A confirmar-se a fuga laboratorial, como seria o dia seguinte? As repercussões geopolíticas seriam enormes, como é evidente. Haveria dimensões legais, morais, éticas. Matt Ridley, coautor de Chan, já denunciou a arrogância da ciência enquanto instituição. Os jornalistas que escrevem sobre ciência, que não costumam ser conhecidos por colocar em causa os cientistas, poderão reavaliar a forma como fazem o seu trabalho.

No entanto, Chan parece mais interessada em medidas práticas. Há passos que o mundo já deveria ter dado, na sua opinião, seja qual for a verdade por detrás da Covid. Isto inclui pôr fim a práticas que ela considera imprudentes: implicaria não só refrear a chamada pesquisa de "ganho de função", em que os cientistas tentam deliberadamente alterar vírus em laboratório para os tornar mais perigosos, na esperança de recolherem informações que possam ser úteis em caso de pandemia. Para Chan, isso também implicaria desistir do tipo de caça ao vírus empreendida pelos cientistas de Wuhan, um trabalho que implica recolher amostras de sangue ou fezes de morcegos, ou outras criaturas, e levá-las para laboratórios em grandes centros urbanos para as examinar em busca de patógenos ameaçadores. "Não sei por que os cientistas ainda estão a fazer isto", diz. "Por que não levamos esses laboratórios de pesquisa de patógenos para locais mais isolados, onde haja um bom protocolo de quarentena antes de os cientistas poderem regressar a uma área metropolitana?
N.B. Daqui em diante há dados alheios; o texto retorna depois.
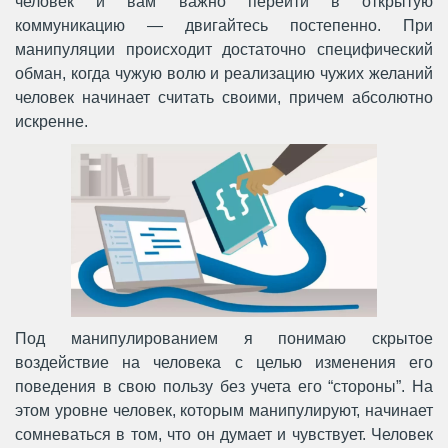
человек и вам важно перейти в открытую
коммуникацию — двигайтесь постепенно. При
манипуляции происходит достаточно специфический
обман, когда чужую волю и реализацию чужих желаний
человек начинает считать своими, причем абсолютно
искренне.
Под манипулированием я понимаю скрытое
воздействие на человека с целью изменения его
поведения в свою пользу без учета его “стороны”. На
этом уровне человек, которым манипулируют, начинает
сомневаться в том, что он думает и чувствует. Человек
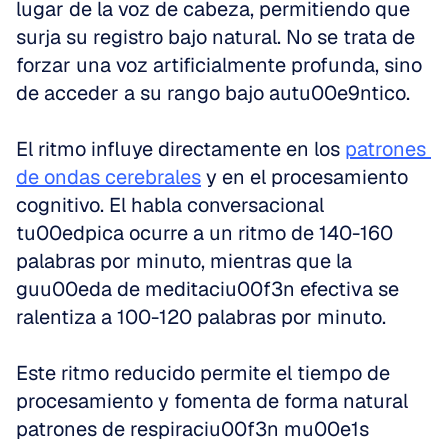
lugar de la voz de cabeza, permitiendo que 
surja su registro bajo natural. No se trata de 
forzar una voz artificialmente profunda, sino 
de acceder a su rango bajo autu00e9ntico.
El ritmo influye directamente en los 
patrones 
de ondas cerebrales
 y en el procesamiento 
cognitivo. El habla conversacional 
tu00edpica ocurre a un ritmo de 140-160 
palabras por minuto, mientras que la 
guu00eda de meditaciu00f3n efectiva se 
ralentiza a 100-120 palabras por minuto.
Este ritmo reducido permite el tiempo de 
procesamiento y fomenta de forma natural 
patrones de respiraciu00f3n mu00e1s 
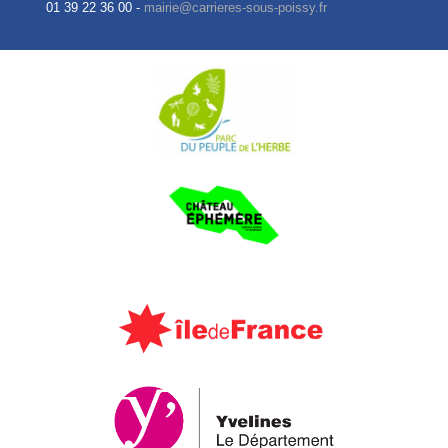
01 39 22 36 00 -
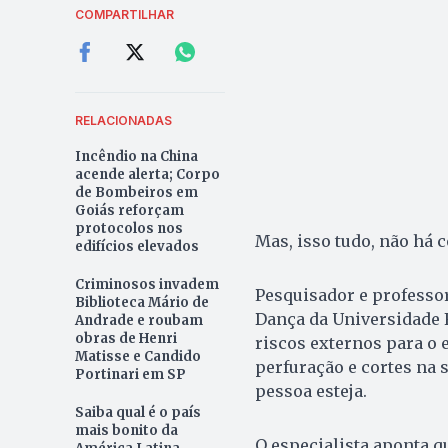
COMPARTILHAR
RELACIONADAS
Incêndio na China
acende alerta; Corpo
de Bombeiros em
Goiás reforçam
protocolos nos
Mas, isso tudo, não há 
edifícios elevados
Criminosos invadem
Pesquisador e professo
Biblioteca Mário de
Dança da Universidade F
Andrade e roubam
obras de Henri
riscos externos para o 
Matisse e Candido
perfuração e cortes na 
Portinari em SP
pessoa esteja.
Saiba qual é o país
mais bonito da
O especialista aponta q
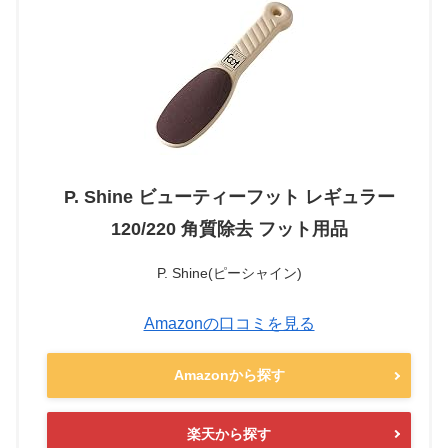
P. Shine ビューティーフット レギュラー
120/220 角質除去 フット用品
P. Shine(ピーシャイン)
Amazonの口コミを見る
Amazonから探す
楽天から探す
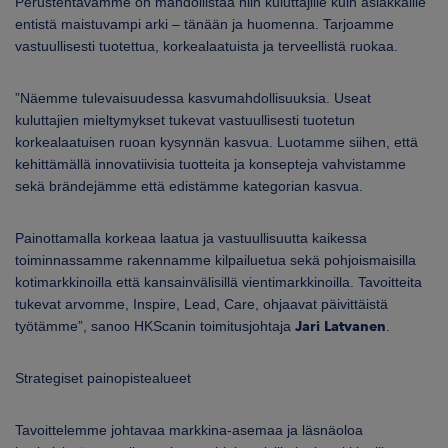
Perustehtävämme on mahdollistaa niin kuluttajille kuin asiakkaille
entistä maistuvampi arki – tänään ja huomenna. Tarjoamme
vastuullisesti tuotettua, korkealaatuista ja terveellistä ruokaa.
”Näemme tulevaisuudessa kasvumahdollisuuksia. Useat
kuluttajien mieltymykset tukevat vastuullisesti tuotetun
korkealaatuisen ruoan kysynnän kasvua. Luotamme siihen, että
kehittämällä innovatiivisia tuotteita ja konsepteja vahvistamme
sekä brändejämme että edistämme kategorian kasvua.
Painottamalla korkeaa laatua ja vastuullisuutta kaikessa
toiminnassamme rakennamme kilpailuetua sekä pohjoismaisilla
kotimarkkinoilla että kansainvälisillä vientimarkkinoilla. Tavoitteita
tukevat arvomme, Inspire, Lead, Care, ohjaavat päivittäistä
työtämme”, sanoo HKScanin toimitusjohtaja
Jari Latvanen
.
Strategiset painopistealueet
Tavoittelemme johtavaa markkina-asemaa ja läsnäoloa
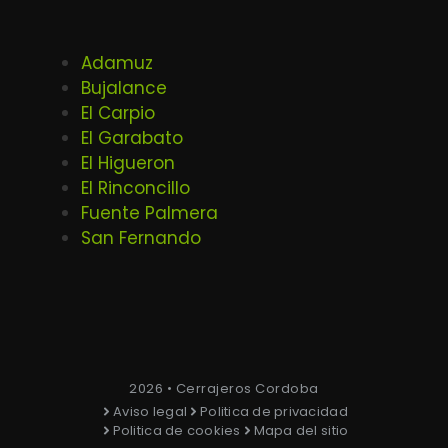
Adamuz
Bujalance
El Carpio
El Garabato
El Higueron
El Rinconcillo
Fuente Palmera
San Fernando
2026 • Cerrajeros Cordoba
Aviso legal
Politica de privacidad
Politica de cookies
Mapa del sitio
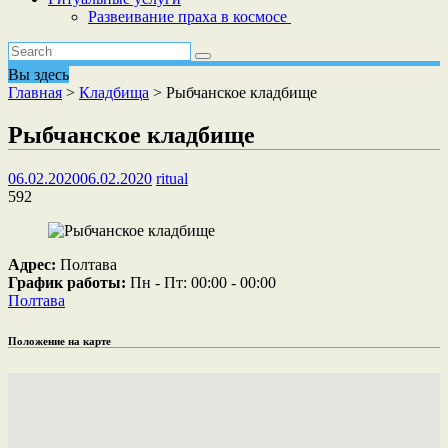
Развеивание праха в космосе
Вы здесь
Главная
>
Кладбища
>
Рыбчанское кладбище
Рыбчанское кладбище
06.02.2020
06.02.2020
ritual
592
Адрес:
Полтава
График работы:
Пн - Пт: 00:00 - 00:00
Полтава
Положение на карте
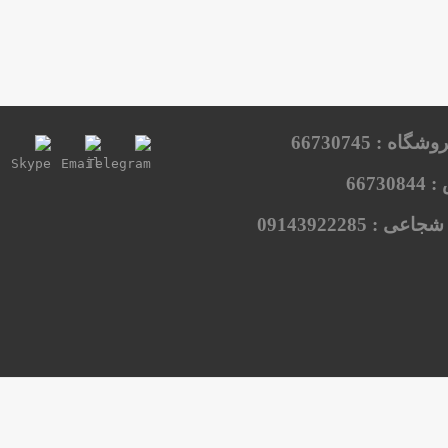
66730745
تلفن فرو
66730844
ت
09143922285
شبانی ش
Cientistas altamente proeminentes já estão a dizer que deveríamos começar a tomar medidas preventivas com base no pressuposto de esta pandemia poder ter saído de um laboratório – para eles, já quase nem interessa se realmente saiu. Eles dizem que deveríamos mesmo tomar medidas para regular este tipo de pesquisa arriscada e eu concordo. Há milhões de vidas em jogo. Precisaremos de uma segunda pandemia de origem ambígua para darmos passos para tornar este tipo de pesquisa mais transparente e segura?"